[TEXT SHOWN — start]

# See son...



## ucantimagine (Jan 8, 2012)

eat your squares and you'll grow up nice and red like me.


----------



## Overgrowth (Feb 19, 2012)

Very cute! Great photography skills!


----------



## GraphicGr8s (Apr 4, 2011)

Cute shot. But the caption is: Step up, you're dessert.


----------



## jamesyu (Feb 13, 2012)

If there was a like button, I'd hit that button at least 2 times!


----------



## HolyAngel (Oct 18, 2010)

Lol nice! Good pic too! ^^


----------



## ucantimagine (Jan 8, 2012)

Thanks guys. Lol graphic nooooo they aren't cannibals. Haa


----------



## Patriot (Dec 22, 2010)

That's a very nice picture. May I ask what lens did you use for the shot?


----------



## ucantimagine (Jan 8, 2012)

[TEXT SHOWN — finish]
[SUPPLIED DATA — start]

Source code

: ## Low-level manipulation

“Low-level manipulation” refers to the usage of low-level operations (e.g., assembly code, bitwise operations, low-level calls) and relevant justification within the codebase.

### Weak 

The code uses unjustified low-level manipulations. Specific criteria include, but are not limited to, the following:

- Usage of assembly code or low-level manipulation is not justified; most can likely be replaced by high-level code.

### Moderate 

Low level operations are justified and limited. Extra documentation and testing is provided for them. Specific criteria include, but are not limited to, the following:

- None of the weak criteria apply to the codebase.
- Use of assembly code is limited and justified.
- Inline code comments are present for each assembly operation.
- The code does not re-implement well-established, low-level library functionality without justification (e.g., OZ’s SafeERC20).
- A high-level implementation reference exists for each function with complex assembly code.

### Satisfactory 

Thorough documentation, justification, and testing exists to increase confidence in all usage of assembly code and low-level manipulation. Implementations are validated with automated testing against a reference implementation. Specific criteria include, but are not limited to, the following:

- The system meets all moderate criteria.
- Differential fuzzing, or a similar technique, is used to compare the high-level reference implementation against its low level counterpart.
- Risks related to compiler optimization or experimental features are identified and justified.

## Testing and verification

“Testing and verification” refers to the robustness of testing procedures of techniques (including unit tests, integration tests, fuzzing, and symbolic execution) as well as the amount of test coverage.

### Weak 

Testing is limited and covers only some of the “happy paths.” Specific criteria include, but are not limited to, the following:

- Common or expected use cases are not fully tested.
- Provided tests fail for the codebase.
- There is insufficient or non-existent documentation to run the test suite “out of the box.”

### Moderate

[SUPPLIED DATA — finish]

Continue the forum thread headed "See son..." from the point where it stops.

Patroit --- Samsung Epic 4G Touch. It's a cell phone pic.  8MP. All I do is a slight contrast tweak for a little more pop. I LOVE this phone!


----------



## Patriot (Dec 22, 2010)

it fooled me....I thought it was a macro lens...lol


----------



## ucantimagine (Jan 8, 2012)

I have 2 other cameras and that's the only one I use. lol


----------



## ucantimagine (Jan 8, 2012)

baby shrimp are so cute!


----------



## speedie408 (Jan 15, 2009)

Nice shot Dee!


----------



## ucantimagine (Jan 8, 2012)

Thanks Nick. Did you see what kind of camera I used? lol


----------



## ucantimagine (Jan 8, 2012)

Notice the thief lurking in the shadows. lol


----------



## speedie408 (Jan 15, 2009)

Seems like a better camera than the iphone too


----------



## ucantimagine (Jan 8, 2012)

Well yea. lol My phone totally kicks ibutt!


----------



## ucantimagine (Jan 8, 2012)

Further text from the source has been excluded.